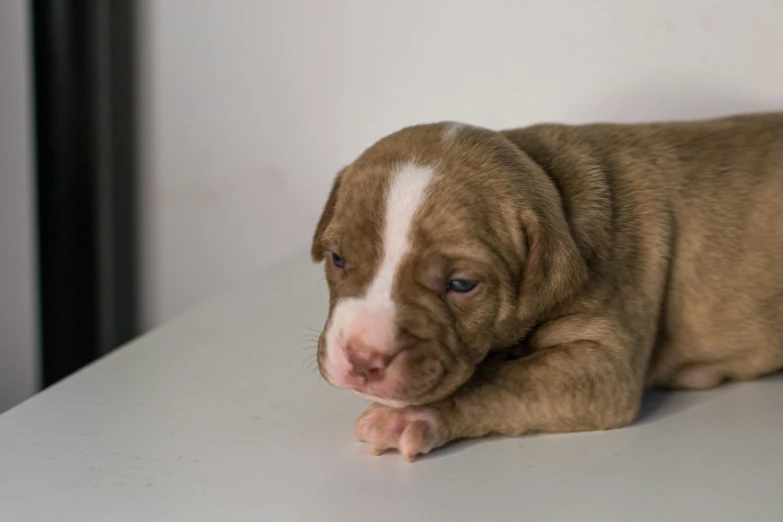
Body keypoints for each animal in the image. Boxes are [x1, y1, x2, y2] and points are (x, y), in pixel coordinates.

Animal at [310, 111, 780, 458]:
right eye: (337, 258)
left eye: (461, 284)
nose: (362, 357)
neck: (553, 183)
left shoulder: (602, 364)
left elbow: (504, 379)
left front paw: (414, 416)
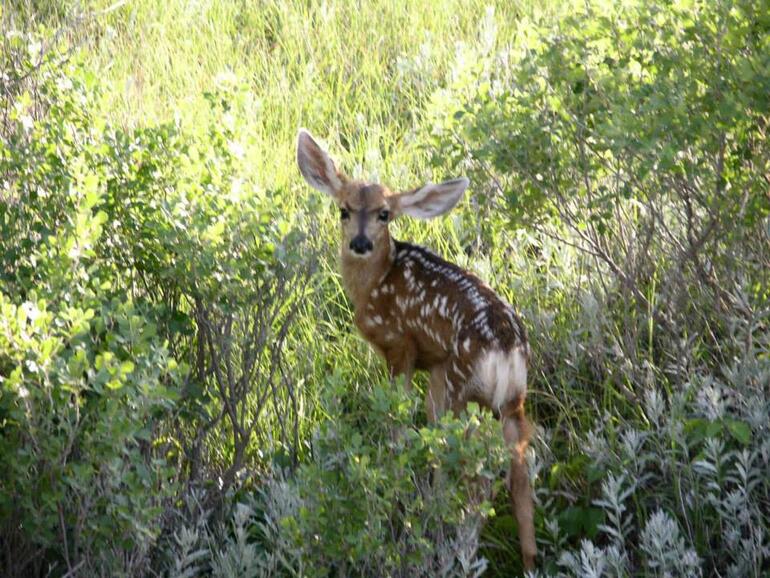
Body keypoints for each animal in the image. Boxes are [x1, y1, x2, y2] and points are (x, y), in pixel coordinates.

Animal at [296, 127, 536, 568]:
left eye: (384, 214)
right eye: (343, 210)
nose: (359, 243)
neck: (373, 285)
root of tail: (507, 348)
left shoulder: (400, 345)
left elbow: (398, 424)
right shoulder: (436, 366)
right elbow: (431, 433)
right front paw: (428, 500)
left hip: (467, 388)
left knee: (479, 478)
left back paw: (460, 548)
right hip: (512, 399)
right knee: (520, 473)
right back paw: (527, 561)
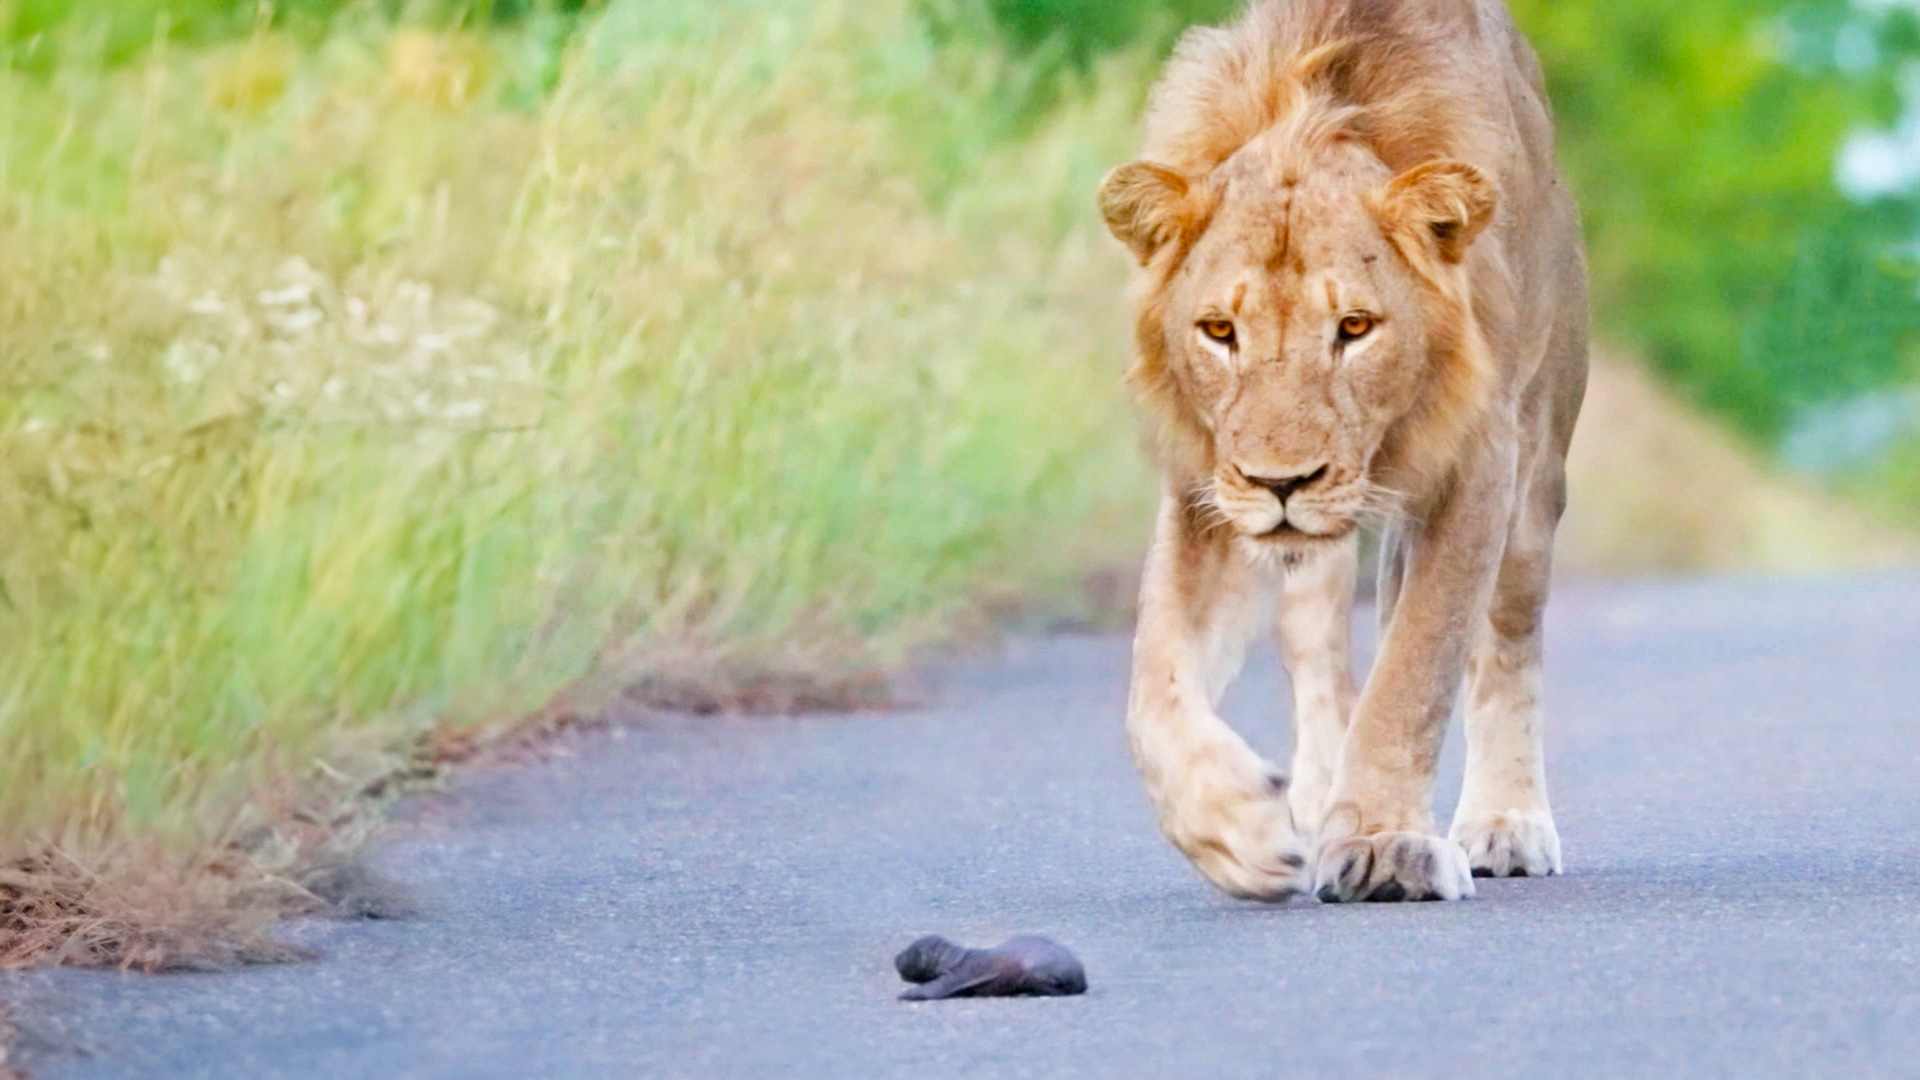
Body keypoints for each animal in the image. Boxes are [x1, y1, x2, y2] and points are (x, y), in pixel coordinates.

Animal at [1105, 0, 1582, 895]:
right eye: (1219, 331)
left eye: (1355, 327)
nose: (1281, 482)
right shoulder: (1207, 485)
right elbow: (1156, 681)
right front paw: (1236, 828)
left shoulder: (1482, 459)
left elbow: (1417, 668)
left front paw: (1383, 842)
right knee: (1315, 642)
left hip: (1538, 476)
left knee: (1504, 634)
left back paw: (1503, 823)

INSTRUCTIONS FOR THE TASK:
Tally the lines in the records containing the string "elbow"; output only the tally.

YOUR RESPONSE:
5